A report by the state Legislative Auditor concludes that most state agencies did not use telework before the pandemic hit in spring 2020. Offices had little time to adjust as emergency declarations and the spread of covid-19 sent workers home.

The Legislature’s Performance Evaluation and Research Division conducted a survey to determine how state offices might use remote work duties from now on.

“Despite these challenges, the agencies’ survey responses largely indicated that telework was beneficial and many agencies plan to continue utilizing it going forward,” the auditors concluded in a report presented Tuesday to state legislators.

Benefits could include reduced office space costs for agencies where remote work is effective, reduced commuter costs for employees and reduced road deterioration and vehicle emissions. The shift could also improve job recruitment and retention by providing more after-work leisure time for employees giving up their commutes.

“We feel it would help with recruiting staff as well as retaining staff,” John Sylvia, director of the state’s Performance Evaluation & Research Division, told lawmakers.

Stephen Baldwin

“Were you able to observe any generational patterns?” asked Senator Stephen Baldwin, D-Greenbrier.

Sylvia responded, “A couple of agencies indicated it takes a special person to be able to telework.

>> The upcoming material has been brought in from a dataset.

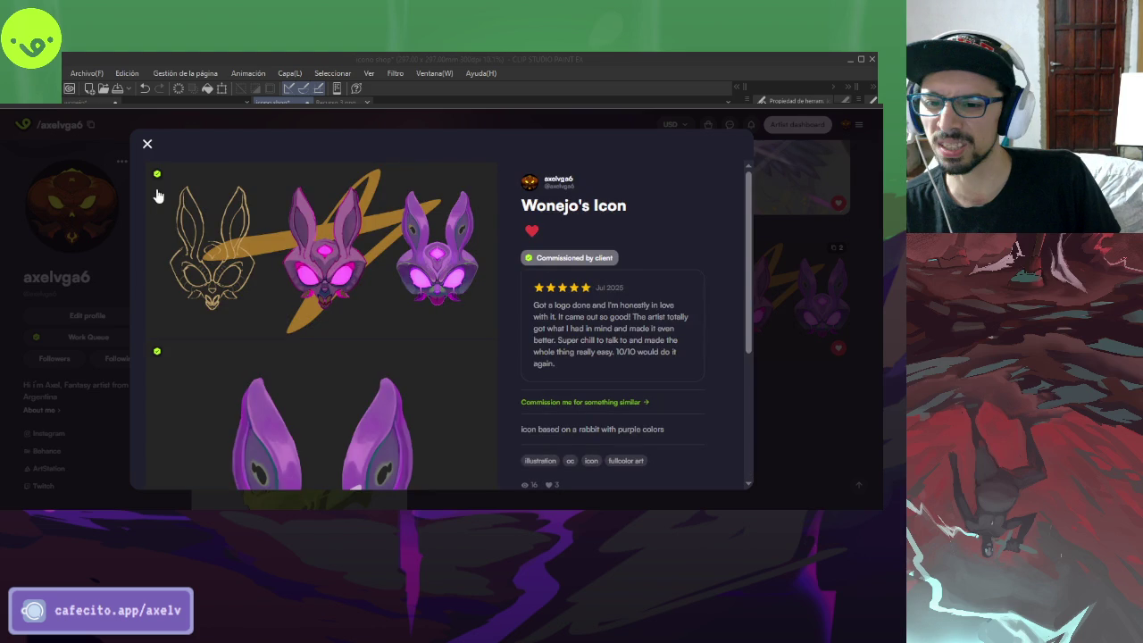
key("Escape")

It may or may not work for some people.”

Auditors concluded that a state telework program would need a consistent, uniform policy.

“Therefore, the Legislative Auditor recommends that the Legislature should consider creating legislation establishing the requirements for telework policies across state government,” the auditors wrote.

Auditors surveyed constitutional offices, executive branch cabinet secretaries’ offices, divisions and bureaus, and institutions of higher education. Not all agencies completed the survey, but 112 of the 139 agencies responded, which represents an 81 percent response rate.

Their aim was to gather information about how much telework was used by state agencies, the readiness of agencies to transition to telework, the effectiveness of telework in managing agencies’ workload and output, and the benefits of telework.

The auditors concluded that telework has the potential to offer great savings to the state.

As the early stages of the pandemic prompted a shift, nearly all responding agencies used remote work to some degree, but the extent varied significantly.

The state Consolidated Public Retirement Board, for example, said all but two employees were working from home. In contrast, agencies like the state Division of Highways and the State Rail Authority reported that few, if any, of their employees could work from home.

Most state agencies were relatively inexperienced at managing remote work until the pandemic hit. Most agencies reported that they did not allow working from home prior to the pandemic.

Once remote work became more the norm than the exception, though, most agencies reported that output had no significant change. Some indicated output actually increased significantly, and a few indicated productivity decreased significantly. You should also look into a virtual office if you work from home, as that privacy can be very valuable indeed. There are some extremely good virtual office services like Virtually There, they are low cost too so very much worth using.

Agencies reported that the pandemic and telework largely increased or had no noticeable impact on their spending for commodities and services.

Increases in spending were mostly associated with pandemic response activities, such as testing and vaccine distribution, and new technology purchases to facilitate telework. Information technology resources and personal protective equipment were the most common reported cost increases.

Because most state offices were largely offering remote work options on the fly as a response to the pandemic, few had written policies and many still have not developed them.

“While some agencies do not see long-term telework as a viable option to consider, other state agencies became conscious of the benefits that would result if telework is allowed as a routine part of conducting business,” the auditors wrote.